_Work item_
Beginning with the line containing "right elbow: (224, 615)" and ending with the line containing "right elbow: (101, 573)", write out each line of the records below exactly; pictures and lines outside that range are left out.
(Source material)
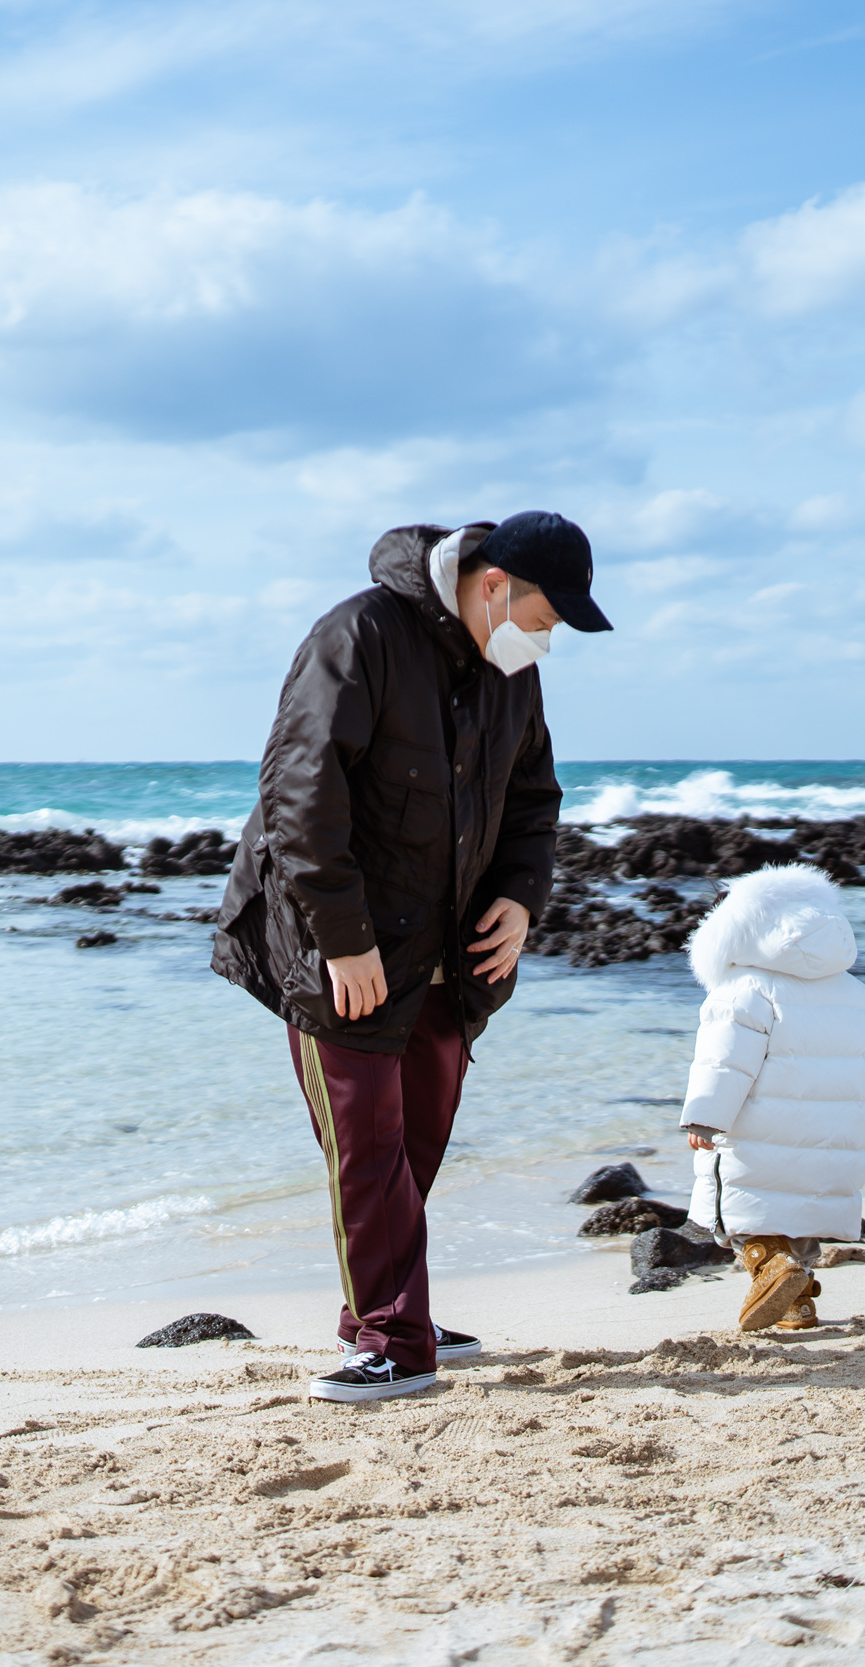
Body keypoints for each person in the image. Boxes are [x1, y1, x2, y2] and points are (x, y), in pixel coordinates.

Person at [213, 512, 611, 1401]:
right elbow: (300, 794)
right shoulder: (357, 635)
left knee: (418, 1136)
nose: (547, 639)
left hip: (449, 952)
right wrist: (344, 940)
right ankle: (398, 1338)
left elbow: (534, 795)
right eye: (545, 617)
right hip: (337, 946)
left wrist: (522, 897)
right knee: (368, 1145)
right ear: (495, 585)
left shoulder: (512, 666)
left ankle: (382, 1314)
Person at [678, 864, 865, 1331]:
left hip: (760, 1134)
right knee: (803, 1217)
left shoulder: (743, 988)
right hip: (835, 1141)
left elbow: (725, 1062)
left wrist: (704, 1118)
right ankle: (798, 1303)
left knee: (745, 1217)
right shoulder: (857, 992)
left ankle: (770, 1265)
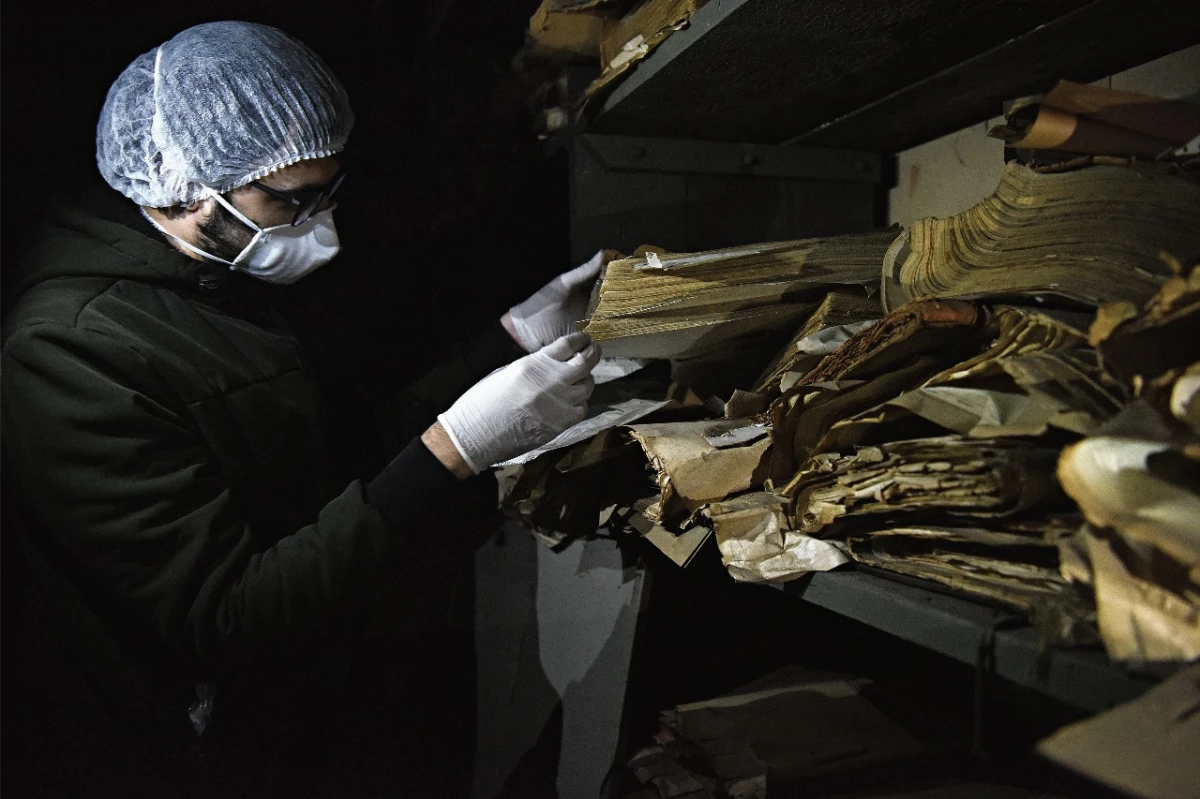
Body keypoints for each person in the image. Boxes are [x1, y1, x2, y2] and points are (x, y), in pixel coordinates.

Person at [0, 20, 604, 797]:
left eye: (327, 194)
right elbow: (224, 615)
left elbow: (324, 458)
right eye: (292, 199)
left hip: (308, 697)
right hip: (199, 751)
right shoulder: (67, 351)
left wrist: (506, 340)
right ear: (188, 186)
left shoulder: (211, 281)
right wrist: (453, 448)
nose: (322, 224)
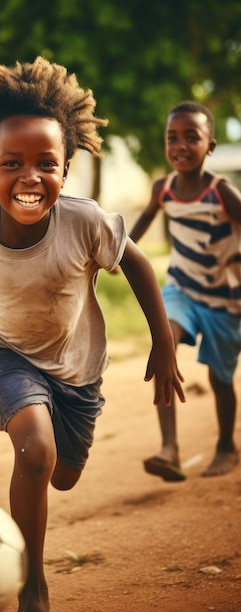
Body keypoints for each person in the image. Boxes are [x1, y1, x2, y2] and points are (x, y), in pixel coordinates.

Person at [0, 57, 185, 612]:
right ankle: (33, 590)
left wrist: (164, 344)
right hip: (4, 351)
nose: (30, 177)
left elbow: (141, 265)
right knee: (35, 450)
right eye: (12, 164)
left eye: (46, 163)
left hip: (78, 368)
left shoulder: (86, 222)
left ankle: (52, 459)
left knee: (64, 471)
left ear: (66, 169)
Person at [129, 100, 241, 482]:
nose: (180, 145)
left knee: (220, 379)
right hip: (181, 290)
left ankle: (226, 445)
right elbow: (138, 229)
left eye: (191, 137)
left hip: (226, 301)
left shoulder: (222, 192)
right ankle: (169, 448)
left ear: (209, 146)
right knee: (164, 346)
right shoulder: (164, 189)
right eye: (172, 137)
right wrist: (109, 256)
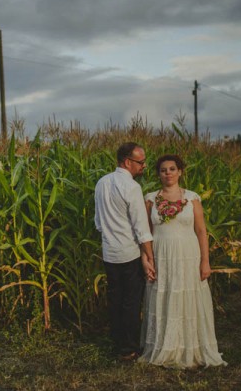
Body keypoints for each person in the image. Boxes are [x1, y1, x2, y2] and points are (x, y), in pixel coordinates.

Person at [138, 154, 227, 368]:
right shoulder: (150, 199)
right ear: (158, 174)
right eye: (163, 170)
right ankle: (164, 346)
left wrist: (205, 262)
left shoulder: (192, 198)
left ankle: (191, 347)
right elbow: (145, 233)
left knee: (188, 297)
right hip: (161, 255)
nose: (168, 173)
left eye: (172, 169)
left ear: (180, 172)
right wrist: (145, 258)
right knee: (164, 295)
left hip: (188, 255)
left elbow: (201, 231)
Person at [94, 142, 156, 361]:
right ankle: (129, 348)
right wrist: (149, 256)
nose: (144, 166)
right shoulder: (132, 187)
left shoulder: (101, 182)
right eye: (141, 162)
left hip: (109, 253)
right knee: (131, 301)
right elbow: (142, 228)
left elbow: (98, 223)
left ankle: (118, 343)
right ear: (128, 161)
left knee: (116, 299)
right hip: (129, 253)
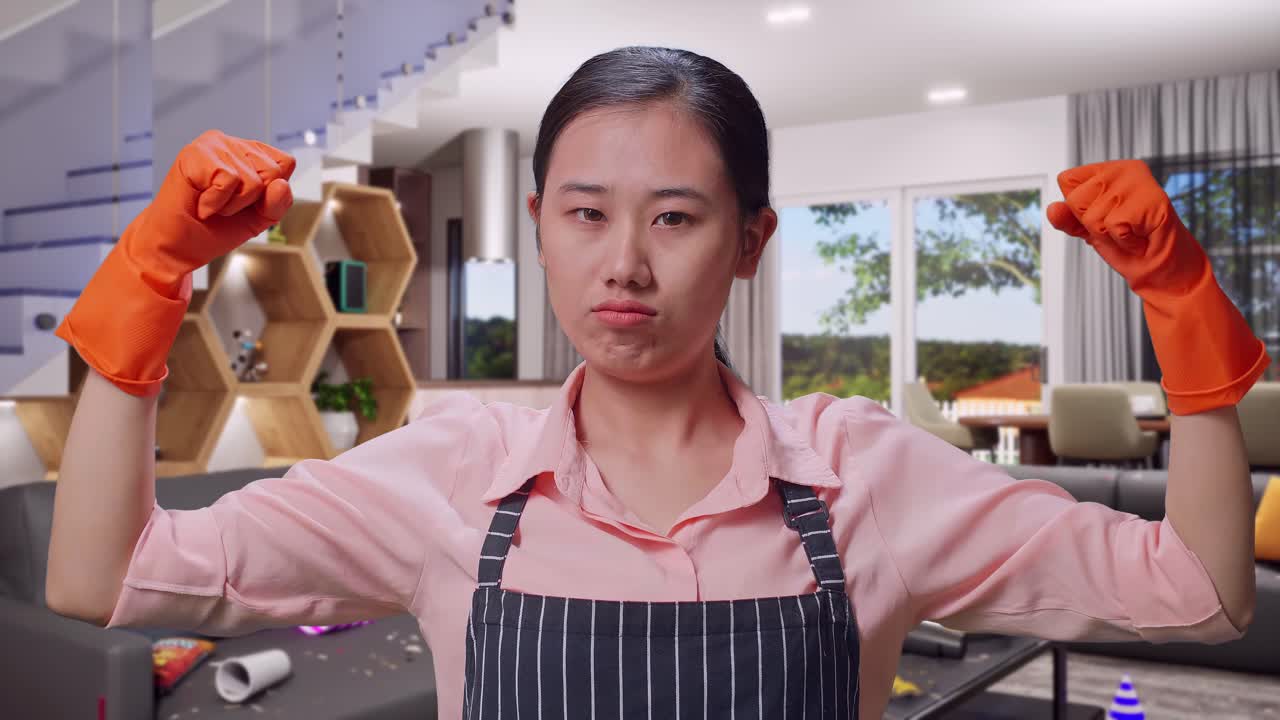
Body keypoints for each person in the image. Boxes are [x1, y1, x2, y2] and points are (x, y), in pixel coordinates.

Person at [46, 46, 1268, 719]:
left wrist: (1180, 308)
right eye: (586, 214)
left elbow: (1200, 594)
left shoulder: (861, 472)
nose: (623, 264)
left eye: (675, 217)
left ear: (748, 242)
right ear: (539, 228)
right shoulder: (446, 475)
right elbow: (101, 573)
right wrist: (148, 281)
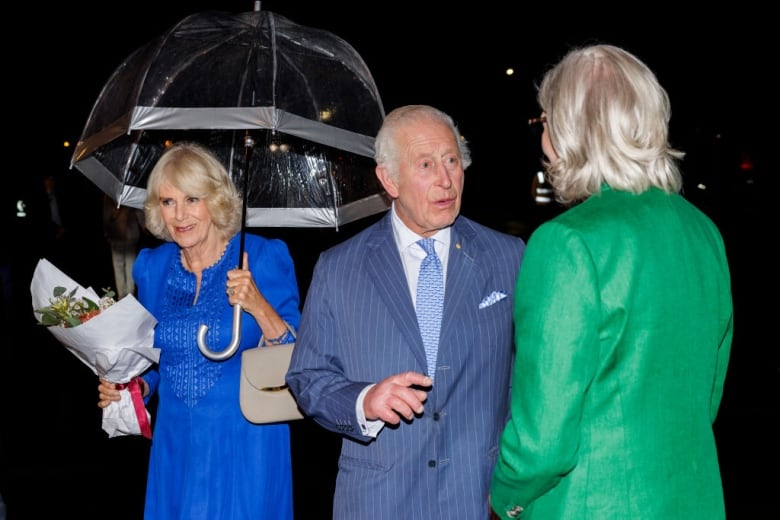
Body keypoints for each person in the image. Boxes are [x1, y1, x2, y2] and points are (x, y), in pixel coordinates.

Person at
(End Source material)
_Expected output_
right elbow: (224, 615)
left elbow: (324, 458)
right eye: (292, 199)
left hip: (308, 697)
right hip: (199, 751)
right shoulder: (67, 351)
left wrist: (506, 340)
right ear: (188, 186)
left shoulder: (211, 281)
right wrist: (453, 448)
nose: (322, 224)
Body keypoints for each person in the image. Boxes are [x1, y1, x2, y2] and points are (x, y), in pixel coordinates.

Person at [0, 57, 185, 612]:
right ankle: (33, 590)
left wrist: (164, 344)
right hip: (4, 351)
nose: (30, 177)
left elbow: (141, 265)
right knee: (35, 450)
right eye: (12, 164)
left eye: (46, 163)
left hip: (78, 368)
left shoulder: (86, 222)
left ankle: (52, 459)
left knee: (64, 471)
left ear: (66, 169)
Person at [129, 100, 241, 482]:
nose: (180, 145)
left knee: (220, 379)
right hip: (181, 290)
left ankle: (226, 445)
right elbow: (138, 229)
left eye: (191, 137)
left hip: (226, 301)
left shoulder: (222, 192)
right ankle: (169, 448)
left ear: (209, 146)
right knee: (164, 346)
right shoulder: (164, 189)
right eye: (172, 137)
right wrist: (109, 256)
Body keypoints for each person in the image. Boxes are [x1, y1, x2, y2] and points are (x, y), in pixel coordinates.

Person at [138, 154, 227, 368]:
right shoulder: (150, 199)
right ear: (158, 174)
right eye: (163, 170)
right ankle: (164, 346)
left wrist: (205, 262)
left shoulder: (192, 198)
left ankle: (191, 347)
right elbow: (145, 233)
left knee: (188, 297)
right hip: (161, 255)
nose: (168, 173)
left eye: (172, 169)
left ear: (180, 172)
right wrist: (145, 258)
right knee: (164, 295)
left hip: (188, 255)
left elbow: (201, 231)
Person at [94, 142, 156, 361]:
right ankle: (129, 348)
right wrist: (149, 256)
nose: (144, 166)
right shoulder: (132, 187)
left shoulder: (101, 182)
right eye: (141, 162)
left hip: (109, 253)
right knee: (131, 301)
right elbow: (142, 228)
left elbow: (98, 223)
left ankle: (118, 343)
right ear: (128, 161)
left knee: (116, 299)
right hip: (129, 253)
Body keypoints for each person in the image. Boxes are [x1, y1, x2, y2] and points are (x, y), in pixel coordinates.

Person at [46, 46, 1268, 719]:
left wrist: (1180, 308)
right eye: (586, 214)
left elbow: (1200, 594)
left shoulder: (861, 472)
nose: (623, 264)
left eye: (675, 217)
left ear: (748, 242)
right ear: (539, 228)
right shoulder: (446, 475)
right elbow: (101, 573)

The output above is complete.